# Surrey Reptile Club Bredding Expo!



## petman99 (Aug 22, 2010)

*It's here! The date has been decided!* 


On the 22 May 2011 Surrey Reptile Club will be holding their first ever Breeders Expo! 

It will be open to the public from 10am - 4pm! Surrey Pet Supplies retail store will be open for this very special occasion!

*Sellers:*

* Setup from 8:30am
* *£5 Per Table*
* You will need to supply your own table (*2mx1m Max*)
* Those wanting 2 tables please consider corner areas
* A total of 45 tables are available
* Tables will need to be reserved in advance, payment will be required
* You may only sell livestock

*Visitors:*

* *FREE entry*​* Entrance from 10am
* Storage area for bought reptiles​
This event will be located at our retail shop Hersham, Surrey. KT12 3PU and will be upstairs.

*Please Note: *_There are limited number of electrical points available however the room is very warm. For those that need electrical points, please contact us directly on 01932 221 996 for best locations._​

Our retail shop will be open on this day with special deals on selected products​


For more information and to book tables please follow the link below:
Surrey Reptile Club Breeding Expo


----------



## petman99 (Aug 22, 2010)

Please delete this thread - spelling mistake!

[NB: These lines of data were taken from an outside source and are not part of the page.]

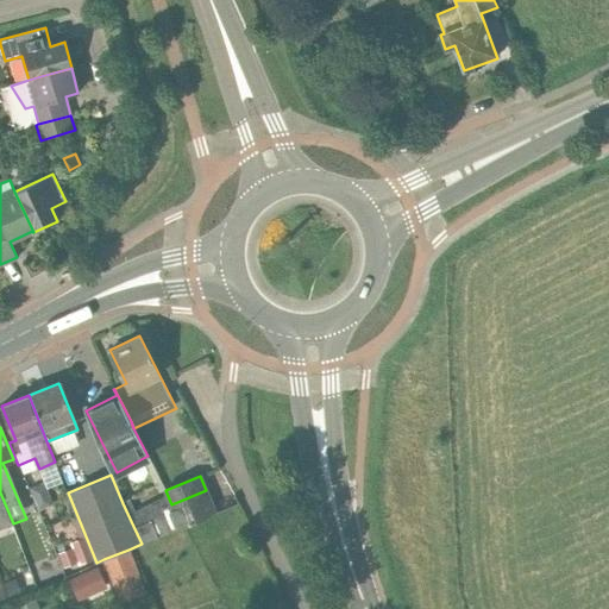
[(131,521),(142,544),(215,514),(206,490),(171,504),(131,521)]
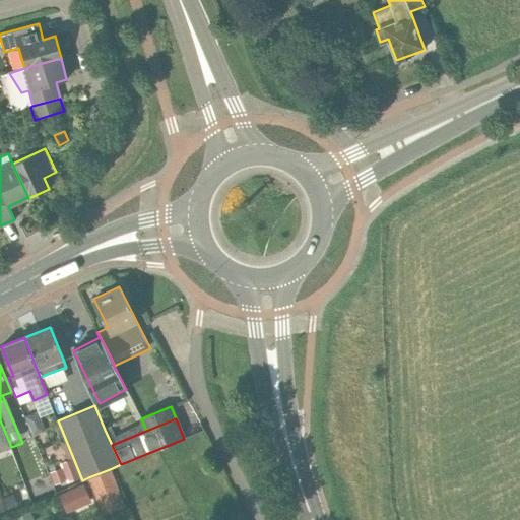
[(0,451),(11,447),(0,420),(0,451)]
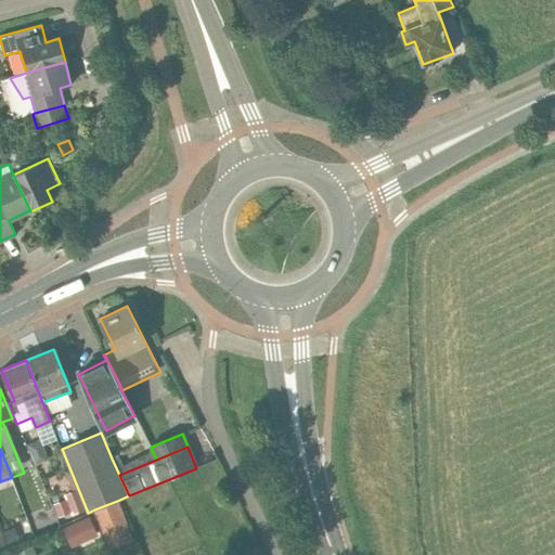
[(85,512),(77,492),(63,498),(64,501),(52,506),(57,519),(69,515),(71,517),(85,512)]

Replacement thread already posted

thank you!!!


----------



## Khanidge (Jul 25, 2008)

Please read this link.......

http://www.reptileforums.co.uk/foru...ings/523188-shows-expos-law-fbh-position.html


Kindest regards Deano.....


----------



## petman99 (Aug 22, 2010)

Khanidge said:


> Please read this link.......
> 
> http://www.reptileforums.co.uk/foru...ings/523188-shows-expos-law-fbh-position.html
> 
> ...


 
Hi

Have now removed the details

Thank you


----------



## dougal (Dec 2, 2009)

Hi did this event get canceled?I turned un at 1030 this morning to find the place locked up?Oh well at least it was not a totally wasted trip as afterwards we went to tc reptiles and bought a pair of fire skinks


----------